Reproduce the entries word for word, starting at the line that contains "Ward 6, Ward" and ending with the final line of the entries.

*** Begin section ***

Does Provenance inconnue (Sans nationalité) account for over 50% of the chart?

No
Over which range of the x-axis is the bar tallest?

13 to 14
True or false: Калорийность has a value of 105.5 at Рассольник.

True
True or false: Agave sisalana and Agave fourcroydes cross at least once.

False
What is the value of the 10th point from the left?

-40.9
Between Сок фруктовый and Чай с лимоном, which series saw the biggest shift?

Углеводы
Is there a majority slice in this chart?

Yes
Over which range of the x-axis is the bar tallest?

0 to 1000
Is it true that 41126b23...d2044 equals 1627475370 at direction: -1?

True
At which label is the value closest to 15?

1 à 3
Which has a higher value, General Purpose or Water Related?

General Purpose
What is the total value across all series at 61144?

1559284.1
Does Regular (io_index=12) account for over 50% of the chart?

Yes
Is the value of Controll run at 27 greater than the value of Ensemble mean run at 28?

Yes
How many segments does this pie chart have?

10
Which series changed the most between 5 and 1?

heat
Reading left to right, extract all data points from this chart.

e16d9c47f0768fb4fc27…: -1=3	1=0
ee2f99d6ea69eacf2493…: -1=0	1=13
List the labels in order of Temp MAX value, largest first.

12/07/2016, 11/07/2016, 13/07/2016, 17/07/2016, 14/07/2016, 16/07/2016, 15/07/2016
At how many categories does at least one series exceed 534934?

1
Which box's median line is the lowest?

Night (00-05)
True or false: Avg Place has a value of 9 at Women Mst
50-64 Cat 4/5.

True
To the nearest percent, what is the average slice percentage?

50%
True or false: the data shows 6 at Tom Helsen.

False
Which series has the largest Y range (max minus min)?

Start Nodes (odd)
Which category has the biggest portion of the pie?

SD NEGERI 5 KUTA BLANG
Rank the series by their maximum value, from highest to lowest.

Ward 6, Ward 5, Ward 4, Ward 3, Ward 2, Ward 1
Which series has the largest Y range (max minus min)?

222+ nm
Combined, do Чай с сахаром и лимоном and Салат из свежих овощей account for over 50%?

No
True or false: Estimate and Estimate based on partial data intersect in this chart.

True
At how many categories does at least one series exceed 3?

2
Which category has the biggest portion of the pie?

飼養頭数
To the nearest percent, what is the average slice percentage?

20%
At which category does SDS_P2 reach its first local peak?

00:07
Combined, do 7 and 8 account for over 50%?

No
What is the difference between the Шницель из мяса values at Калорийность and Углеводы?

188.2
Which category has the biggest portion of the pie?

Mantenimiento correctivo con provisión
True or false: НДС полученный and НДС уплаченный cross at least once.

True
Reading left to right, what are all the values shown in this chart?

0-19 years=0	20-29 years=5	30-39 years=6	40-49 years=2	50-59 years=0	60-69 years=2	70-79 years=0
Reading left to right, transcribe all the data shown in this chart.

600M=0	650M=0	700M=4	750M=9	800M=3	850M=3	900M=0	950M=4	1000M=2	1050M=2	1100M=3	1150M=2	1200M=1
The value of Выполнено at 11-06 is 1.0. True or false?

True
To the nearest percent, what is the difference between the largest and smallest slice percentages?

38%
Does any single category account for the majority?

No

*** End section ***

Output below »
Ward 6, Ward 5, Ward 4, Ward 3, Ward 2, Ward 1
Which series has the largest Y range (max minus min)?

222+ nm
Combined, do Чай с сахаром и лимоном and Салат из свежих овощей account for over 50%?

No
True or false: Estimate and Estimate based on partial data intersect in this chart.

True
At how many categories does at least one series exceed 3?

2
Which category has the biggest portion of the pie?

飼養頭数
To the nearest percent, what is the average slice percentage?

20%
At which category does SDS_P2 reach its first local peak?

00:07
Combined, do 7 and 8 account for over 50%?

No
What is the difference between the Шницель из мяса values at Калорийность and Углеводы?

188.2
Which category has the biggest portion of the pie?

Mantenimiento correctivo con provisión
True or false: НДС полученный and НДС уплаченный cross at least once.

True
Reading left to right, what are all the values shown in this chart?

0-19 years=0	20-29 years=5	30-39 years=6	40-49 years=2	50-59 years=0	60-69 years=2	70-79 years=0
Reading left to right, transcribe all the data shown in this chart.

600M=0	650M=0	700M=4	750M=9	800M=3	850M=3	900M=0	950M=4	1000M=2	1050M=2	1100M=3	1150M=2	1200M=1
The value of Выполнено at 11-06 is 1.0. True or false?

True
To the nearest percent, what is the difference between the largest and smallest slice percentages?

38%
Does any single category account for the majority?

No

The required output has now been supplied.